Guess I have to stick to a small system size for the simulation for now?
Thanks in advance.
For single species, on our A100 (80GB memory), I'd normally expect to reach system sizes of 5000-10000 before seeing memory problems, depending on how expressive the model is (L=0, L=1, L=2, etc). So you may be able to reach larger systems on a single GPU by reducing your model size.
It's also possible, but not guaranteed, that increasing to four GPUs (say) would be enough. But this wouldn't be my first choice if you can avoid it.
ok. Many thanks for your advice.
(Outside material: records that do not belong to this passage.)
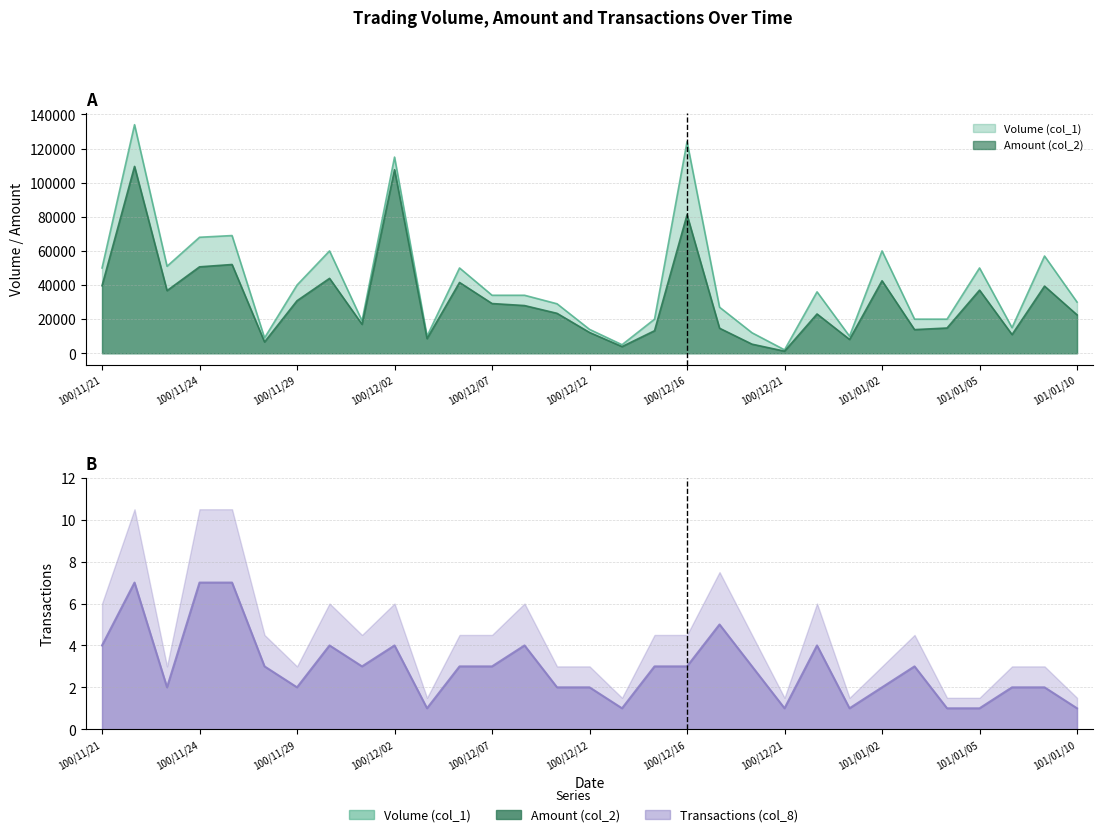

What is the smallest value displayed?

1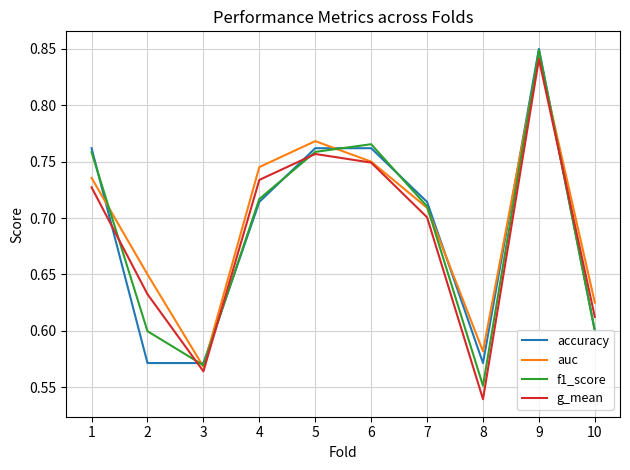

Does the chart display data point markers on the line(s)?

No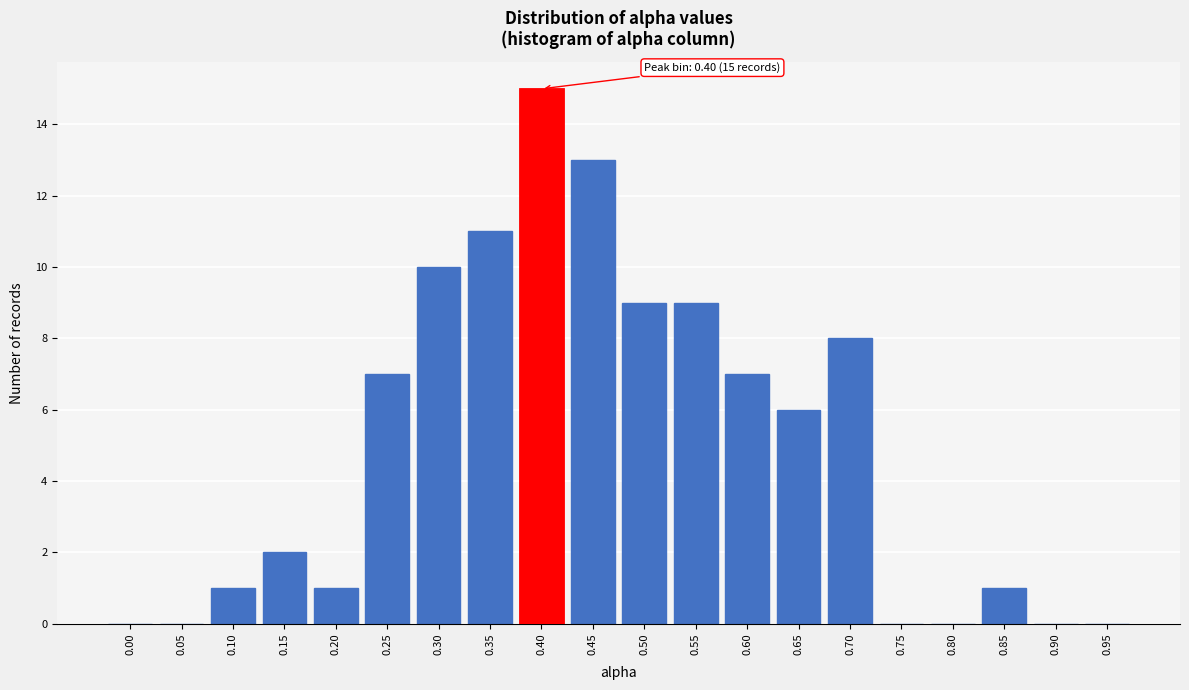

Reading right to left, what are all the values shown in this chart?

0.95=0	0.90=0	0.85=1	0.80=0	0.75=0	0.70=8	0.65=6	0.60=7	0.55=9	0.50=9	0.45=13	0.40=15	0.35=11	0.30=10	0.25=7	0.20=1	0.15=2	0.10=1	0.05=0	0.00=0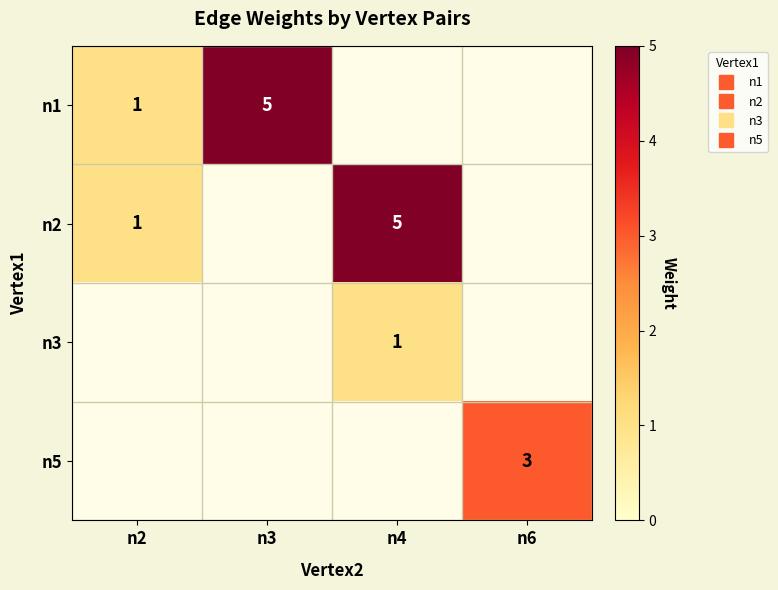

True or false: n2 and n3 intersect in this chart.

False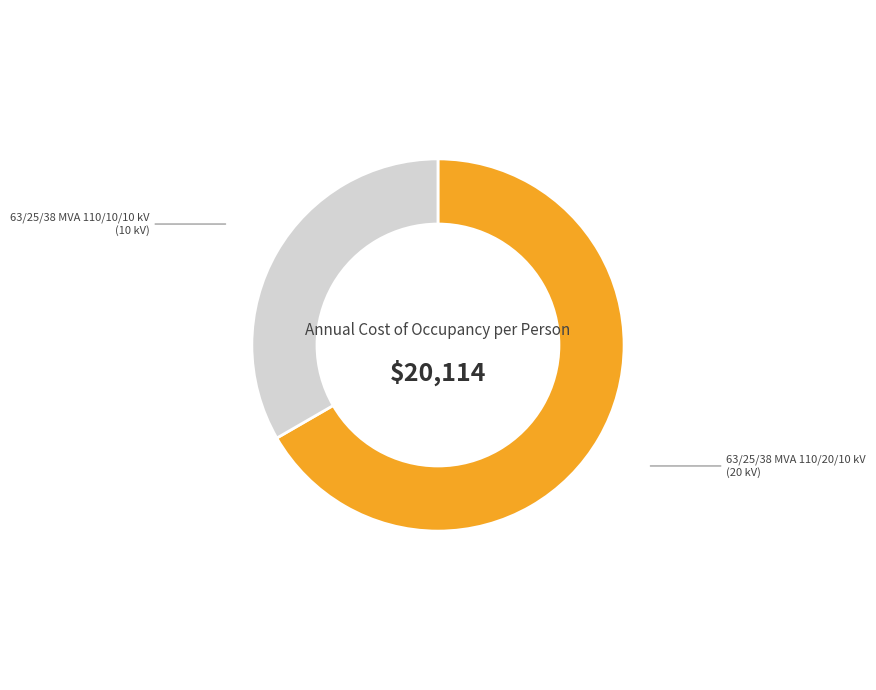

How many segments does this pie chart have?

2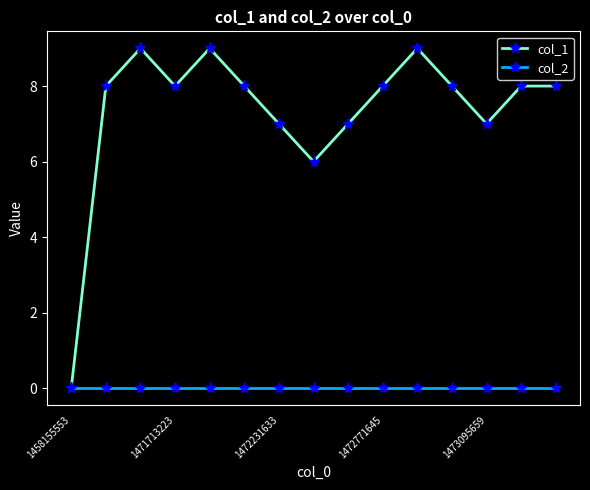

Reading right to left, extract all data points from this chart.

col_1: 8	8	7	8	9	8	7	6	7	8	9	8	9	8	0
col_2: 0	0	0	0	0	0	0	0	0	0	0	0	0	0	0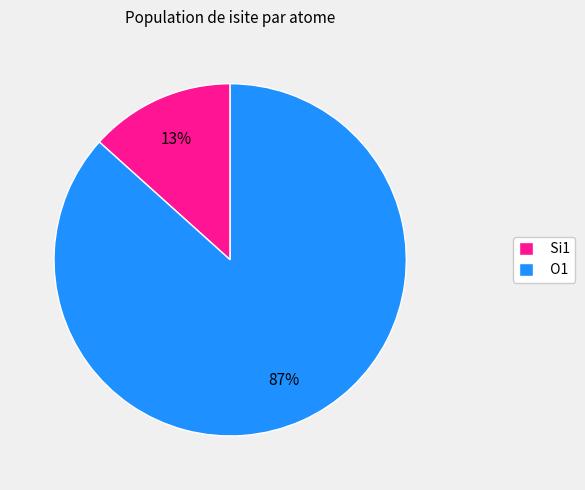

To the nearest percent, what is the average slice percentage?

50%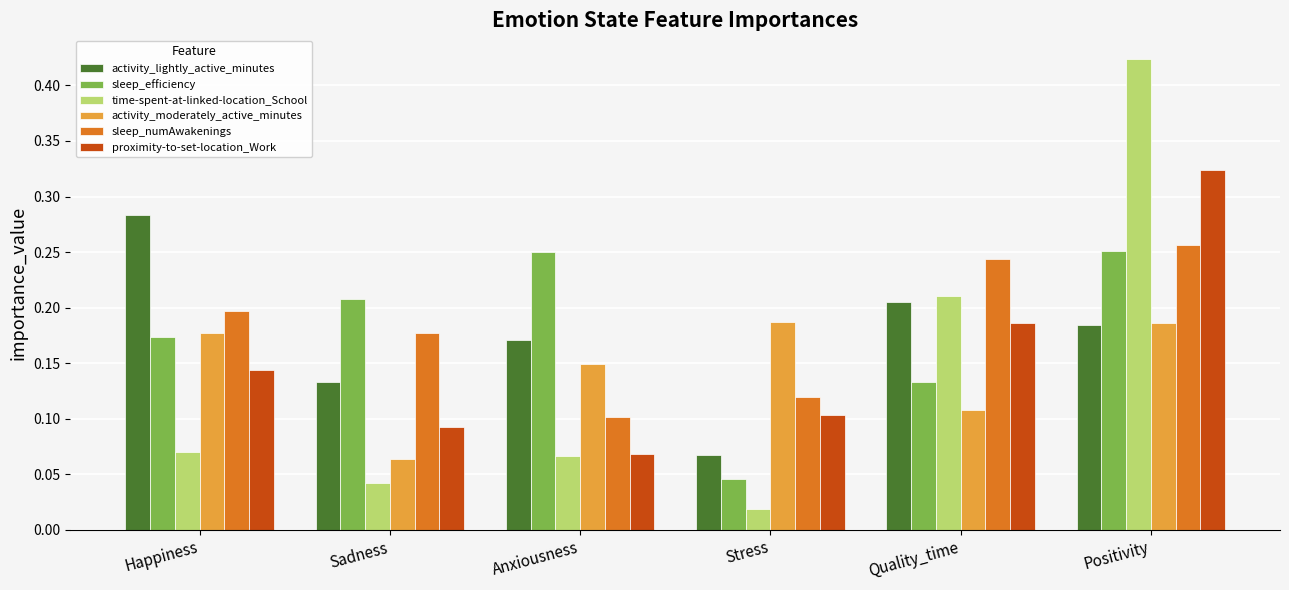

Which label corresponds to the smallest value in the chart?

Stress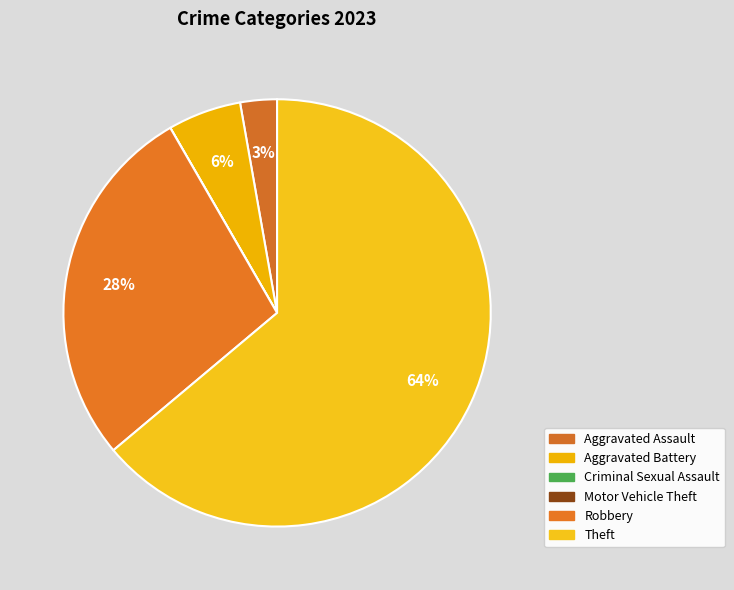

Which has a higher value, Aggravated Battery or Criminal Sexual Assault?

Aggravated Battery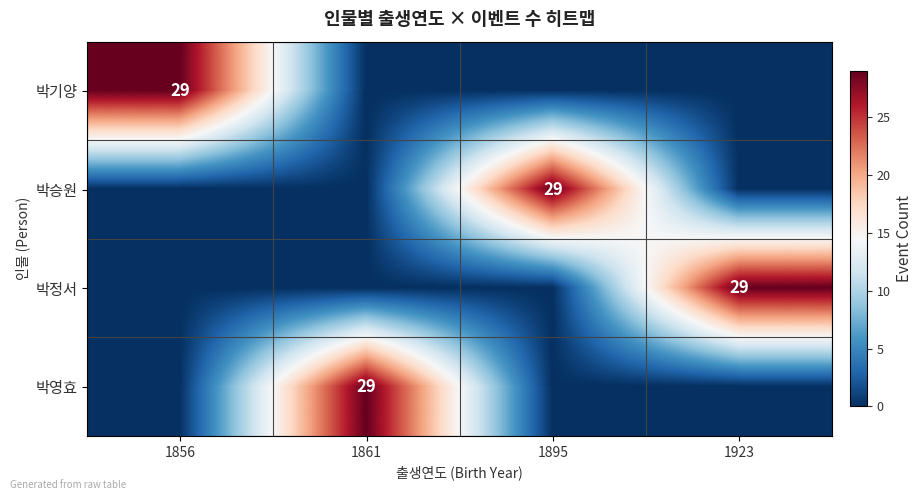

True or false: 박승원 has a value of 29 at 1895.

True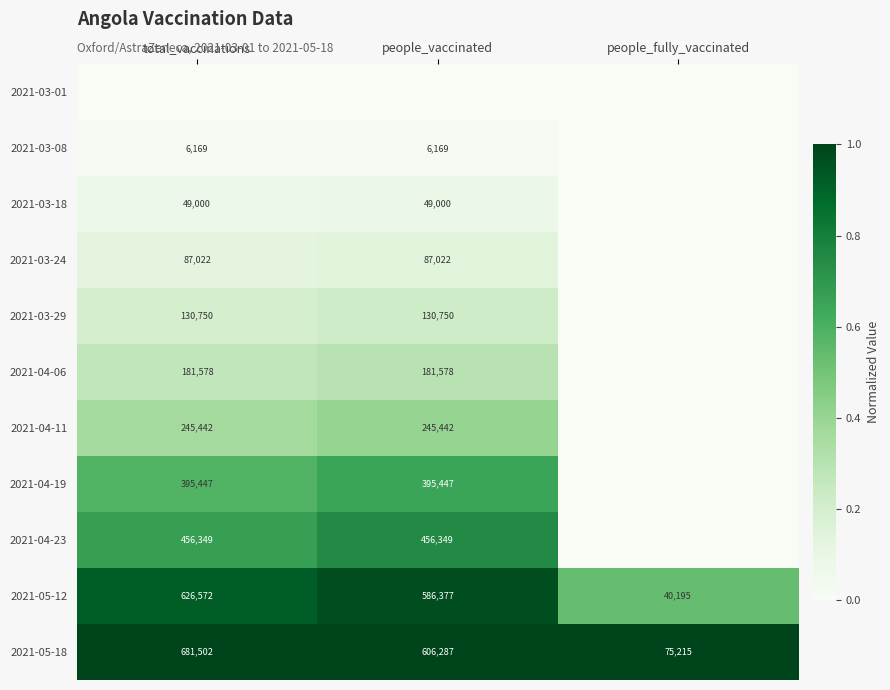

At which category is the sum across all series the highest?

people_vaccinated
I will try that.
I'm encountering difficulties with running a multi-GPU simulation in LAMMPS using the MACE model. In a preliminary test using two GPUs, I executed the simulation with the following command: mpirun -np 2 ~/lammps-mace-gpu/lammps/build-kokkos-cuda/lmp -in lmp.in -k on g 2 -sf kk. However, I ran into an error stating cudaFree(arg_alloc_ptr) error(cudaErrorAssert): device-side assert triggered.
Would you have any advice on how to address this problem? Thank you in advance.